Objective => Copy each line of the records below verbatim. Leave every character and bracketed number unchanged.

--- start ---

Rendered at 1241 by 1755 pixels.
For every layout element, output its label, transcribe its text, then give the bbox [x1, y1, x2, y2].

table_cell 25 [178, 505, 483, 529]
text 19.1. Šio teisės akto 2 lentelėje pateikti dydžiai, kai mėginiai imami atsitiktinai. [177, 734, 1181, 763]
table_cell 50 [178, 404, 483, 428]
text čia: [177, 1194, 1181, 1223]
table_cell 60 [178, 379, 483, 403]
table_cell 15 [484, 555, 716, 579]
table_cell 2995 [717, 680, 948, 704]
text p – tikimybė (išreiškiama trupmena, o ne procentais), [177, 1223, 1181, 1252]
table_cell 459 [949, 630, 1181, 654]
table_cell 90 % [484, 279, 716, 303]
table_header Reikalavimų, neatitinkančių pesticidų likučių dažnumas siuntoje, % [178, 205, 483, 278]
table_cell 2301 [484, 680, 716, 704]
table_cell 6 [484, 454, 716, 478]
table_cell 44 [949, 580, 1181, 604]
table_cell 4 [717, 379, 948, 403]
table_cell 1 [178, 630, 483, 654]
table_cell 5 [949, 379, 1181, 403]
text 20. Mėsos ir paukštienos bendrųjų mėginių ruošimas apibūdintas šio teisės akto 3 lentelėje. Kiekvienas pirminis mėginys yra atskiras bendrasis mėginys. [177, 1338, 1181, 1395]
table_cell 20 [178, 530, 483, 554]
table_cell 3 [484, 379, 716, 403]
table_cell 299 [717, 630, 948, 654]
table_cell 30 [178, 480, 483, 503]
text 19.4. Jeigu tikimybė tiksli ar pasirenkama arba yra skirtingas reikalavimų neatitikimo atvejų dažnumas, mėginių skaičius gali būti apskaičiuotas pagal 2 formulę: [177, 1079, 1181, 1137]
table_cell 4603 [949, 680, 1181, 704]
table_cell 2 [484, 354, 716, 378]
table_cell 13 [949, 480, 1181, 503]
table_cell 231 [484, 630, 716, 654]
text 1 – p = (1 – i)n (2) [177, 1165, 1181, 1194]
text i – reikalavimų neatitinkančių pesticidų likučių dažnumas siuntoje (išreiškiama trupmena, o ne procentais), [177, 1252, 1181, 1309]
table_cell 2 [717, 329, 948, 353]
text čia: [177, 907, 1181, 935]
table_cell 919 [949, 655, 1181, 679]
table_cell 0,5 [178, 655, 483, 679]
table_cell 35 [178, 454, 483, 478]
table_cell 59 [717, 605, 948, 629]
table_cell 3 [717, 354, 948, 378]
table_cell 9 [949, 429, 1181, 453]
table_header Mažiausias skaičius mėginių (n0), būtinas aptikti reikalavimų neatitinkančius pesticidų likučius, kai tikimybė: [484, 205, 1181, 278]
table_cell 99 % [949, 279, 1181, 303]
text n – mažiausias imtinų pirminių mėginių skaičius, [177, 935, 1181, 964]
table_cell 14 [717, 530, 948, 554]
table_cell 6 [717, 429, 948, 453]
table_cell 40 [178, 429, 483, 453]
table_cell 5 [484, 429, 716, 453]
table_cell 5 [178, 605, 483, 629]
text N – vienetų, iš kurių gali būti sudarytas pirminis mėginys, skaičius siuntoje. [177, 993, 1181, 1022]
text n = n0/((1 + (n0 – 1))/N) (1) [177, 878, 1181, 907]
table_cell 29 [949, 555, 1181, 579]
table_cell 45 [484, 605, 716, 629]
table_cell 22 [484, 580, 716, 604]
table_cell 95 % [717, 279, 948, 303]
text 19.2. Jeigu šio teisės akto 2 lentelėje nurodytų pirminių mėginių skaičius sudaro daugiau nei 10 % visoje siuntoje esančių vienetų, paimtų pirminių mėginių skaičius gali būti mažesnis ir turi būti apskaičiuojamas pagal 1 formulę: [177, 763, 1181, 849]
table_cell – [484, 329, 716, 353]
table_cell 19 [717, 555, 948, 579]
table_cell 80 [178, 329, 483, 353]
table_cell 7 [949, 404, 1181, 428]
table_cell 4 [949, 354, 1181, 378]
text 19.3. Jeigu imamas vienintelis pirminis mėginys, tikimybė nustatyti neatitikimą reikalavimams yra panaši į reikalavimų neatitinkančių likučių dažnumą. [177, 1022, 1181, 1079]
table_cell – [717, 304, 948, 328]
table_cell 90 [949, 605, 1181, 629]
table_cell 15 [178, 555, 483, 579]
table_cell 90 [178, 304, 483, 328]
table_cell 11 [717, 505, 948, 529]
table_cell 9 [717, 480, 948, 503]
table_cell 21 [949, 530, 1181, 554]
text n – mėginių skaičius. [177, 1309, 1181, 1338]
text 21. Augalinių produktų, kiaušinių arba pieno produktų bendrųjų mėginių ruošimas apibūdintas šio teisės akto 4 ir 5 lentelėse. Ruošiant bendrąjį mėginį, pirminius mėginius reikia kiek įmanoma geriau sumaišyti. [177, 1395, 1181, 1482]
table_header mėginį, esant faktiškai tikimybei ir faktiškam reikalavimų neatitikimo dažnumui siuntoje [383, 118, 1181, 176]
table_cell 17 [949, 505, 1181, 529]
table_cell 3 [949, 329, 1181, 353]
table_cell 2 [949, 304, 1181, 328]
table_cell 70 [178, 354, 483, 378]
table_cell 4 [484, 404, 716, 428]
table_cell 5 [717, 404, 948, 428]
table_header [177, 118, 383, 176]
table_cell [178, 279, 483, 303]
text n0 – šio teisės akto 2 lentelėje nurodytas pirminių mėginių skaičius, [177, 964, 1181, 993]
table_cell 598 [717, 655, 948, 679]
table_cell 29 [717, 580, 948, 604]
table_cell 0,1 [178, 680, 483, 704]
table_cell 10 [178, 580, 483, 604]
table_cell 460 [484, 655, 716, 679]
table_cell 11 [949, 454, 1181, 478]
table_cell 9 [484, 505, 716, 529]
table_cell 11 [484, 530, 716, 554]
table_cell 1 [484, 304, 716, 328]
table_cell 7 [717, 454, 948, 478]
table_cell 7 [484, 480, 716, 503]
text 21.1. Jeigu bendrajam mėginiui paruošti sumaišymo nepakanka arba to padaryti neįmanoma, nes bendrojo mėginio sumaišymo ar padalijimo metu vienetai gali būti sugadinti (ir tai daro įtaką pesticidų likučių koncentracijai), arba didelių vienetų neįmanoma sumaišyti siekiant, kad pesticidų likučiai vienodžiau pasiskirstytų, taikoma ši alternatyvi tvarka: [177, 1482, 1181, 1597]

--- end ---

Solution for this problem =>
Rendered at 1241 by 1755 pixels.
For every layout element, output its label, transcribe its text, then give the bbox [x1, y1, x2, y2].

table_cell 25 [178, 505, 483, 529]
text 19.1. Šio teisės akto 2 lentelėje pateikti dydžiai, kai mėginiai imami atsitiktinai. [177, 734, 1181, 763]
table_cell 50 [178, 404, 483, 428]
text čia: [177, 1194, 1181, 1223]
table_cell 60 [178, 379, 483, 403]
table_cell 15 [484, 555, 716, 579]
table_cell 2995 [717, 680, 948, 704]
text p – tikimybė (išreiškiama trupmena, o ne procentais), [177, 1223, 1181, 1252]
table_cell 459 [949, 630, 1181, 654]
table_cell 90 % [484, 279, 716, 303]
table_header Reikalavimų, neatitinkančių pesticidų likučių dažnumas siuntoje, % [178, 205, 483, 278]
table_cell 2301 [484, 680, 716, 704]
table_cell 6 [484, 454, 716, 478]
table_cell 44 [949, 580, 1181, 604]
table_cell 4 [717, 379, 948, 403]
table_cell 1 [178, 630, 483, 654]
table_cell 5 [949, 379, 1181, 403]
text 20. Mėsos ir paukštienos bendrųjų mėginių ruošimas apibūdintas šio teisės akto 3 lentelėje. Kiekvienas pirminis mėginys yra atskiras bendrasis mėginys. [177, 1338, 1181, 1395]
table_cell 20 [178, 530, 483, 554]
table_cell 3 [484, 379, 716, 403]
table_cell 299 [717, 630, 948, 654]
table_cell 30 [178, 480, 483, 503]
text 19.4. Jeigu tikimybė tiksli ar pasirenkama arba yra skirtingas reikalavimų neatitikimo atvejų dažnumas, mėginių skaičius gali būti apskaičiuotas pagal 2 formulę: [177, 1079, 1181, 1137]
table_cell 4603 [949, 680, 1181, 704]
table_cell 2 [484, 354, 716, 378]
table_cell 13 [949, 480, 1181, 503]
table_cell 231 [484, 630, 716, 654]
text 1 – p = (1 – i)n (2) [177, 1165, 1181, 1194]
text i – reikalavimų neatitinkančių pesticidų likučių dažnumas siuntoje (išreiškiama trupmena, o ne procentais), [177, 1252, 1181, 1309]
table_cell 2 [717, 329, 948, 353]
text čia: [177, 907, 1181, 935]
table_cell 919 [949, 655, 1181, 679]
table_cell 0,5 [178, 655, 483, 679]
table_cell 35 [178, 454, 483, 478]
table_cell 59 [717, 605, 948, 629]
table_cell 3 [717, 354, 948, 378]
table_cell 9 [949, 429, 1181, 453]
table_header Mažiausias skaičius mėginių (n0), būtinas aptikti reikalavimų neatitinkančius pesticidų likučius, kai tikimybė: [484, 205, 1181, 278]
table_cell 99 % [949, 279, 1181, 303]
text n – mažiausias imtinų pirminių mėginių skaičius, [177, 935, 1181, 964]
table_cell 14 [717, 530, 948, 554]
table_cell 6 [717, 429, 948, 453]
table_cell 40 [178, 429, 483, 453]
table_cell 5 [484, 429, 716, 453]
table_cell 5 [178, 605, 483, 629]
text N – vienetų, iš kurių gali būti sudarytas pirminis mėginys, skaičius siuntoje. [177, 993, 1181, 1022]
text n = n0/((1 + (n0 – 1))/N) (1) [177, 878, 1181, 907]
table_cell 29 [949, 555, 1181, 579]
table_cell 45 [484, 605, 716, 629]
table_cell 22 [484, 580, 716, 604]
table_cell 95 % [717, 279, 948, 303]
text 19.2. Jeigu šio teisės akto 2 lentelėje nurodytų pirminių mėginių skaičius sudaro daugiau nei 10 % visoje siuntoje esančių vienetų, paimtų pirminių mėginių skaičius gali būti mažesnis ir turi būti apskaičiuojamas pagal 1 formulę: [177, 763, 1181, 849]
table_cell – [484, 329, 716, 353]
table_cell 19 [717, 555, 948, 579]
table_cell 80 [178, 329, 483, 353]
table_cell 7 [949, 404, 1181, 428]
table_cell 4 [949, 354, 1181, 378]
text 19.3. Jeigu imamas vienintelis pirminis mėginys, tikimybė nustatyti neatitikimą reikalavimams yra panaši į reikalavimų neatitinkančių likučių dažnumą. [177, 1022, 1181, 1079]
table_cell – [717, 304, 948, 328]
table_cell 90 [949, 605, 1181, 629]
table_cell 15 [178, 555, 483, 579]
table_cell 90 [178, 304, 483, 328]
table_cell 11 [717, 505, 948, 529]
table_cell 9 [717, 480, 948, 503]
table_cell 21 [949, 530, 1181, 554]
text n – mėginių skaičius. [177, 1309, 1181, 1338]
text 21. Augalinių produktų, kiaušinių arba pieno produktų bendrųjų mėginių ruošimas apibūdintas šio teisės akto 4 ir 5 lentelėse. Ruošiant bendrąjį mėginį, pirminius mėginius reikia kiek įmanoma geriau sumaišyti. [177, 1395, 1181, 1482]
table_header mėginį, esant faktiškai tikimybei ir faktiškam reikalavimų neatitikimo dažnumui siuntoje [383, 118, 1181, 176]
table_cell 17 [949, 505, 1181, 529]
table_cell 3 [949, 329, 1181, 353]
table_cell 2 [949, 304, 1181, 328]
table_cell 70 [178, 354, 483, 378]
table_cell 4 [484, 404, 716, 428]
table_cell 5 [717, 404, 948, 428]
table_header [177, 118, 383, 176]
table_cell [178, 279, 483, 303]
text n0 – šio teisės akto 2 lentelėje nurodytas pirminių mėginių skaičius, [177, 964, 1181, 993]
table_cell 598 [717, 655, 948, 679]
table_cell 29 [717, 580, 948, 604]
table_cell 0,1 [178, 680, 483, 704]
table_cell 10 [178, 580, 483, 604]
table_cell 460 [484, 655, 716, 679]
table_cell 11 [949, 454, 1181, 478]
table_cell 9 [484, 505, 716, 529]
table_cell 11 [484, 530, 716, 554]
table_cell 1 [484, 304, 716, 328]
table_cell 7 [717, 454, 948, 478]
table_cell 7 [484, 480, 716, 503]
text 21.1. Jeigu bendrajam mėginiui paruošti sumaišymo nepakanka arba to padaryti neįmanoma, nes bendrojo mėginio sumaišymo ar padalijimo metu vienetai gali būti sugadinti (ir tai daro įtaką pesticidų likučių koncentracijai), arba didelių vienetų neįmanoma sumaišyti siekiant, kad pesticidų likučiai vienodžiau pasiskirstytų, taikoma ši alternatyvi tvarka: [177, 1482, 1181, 1597]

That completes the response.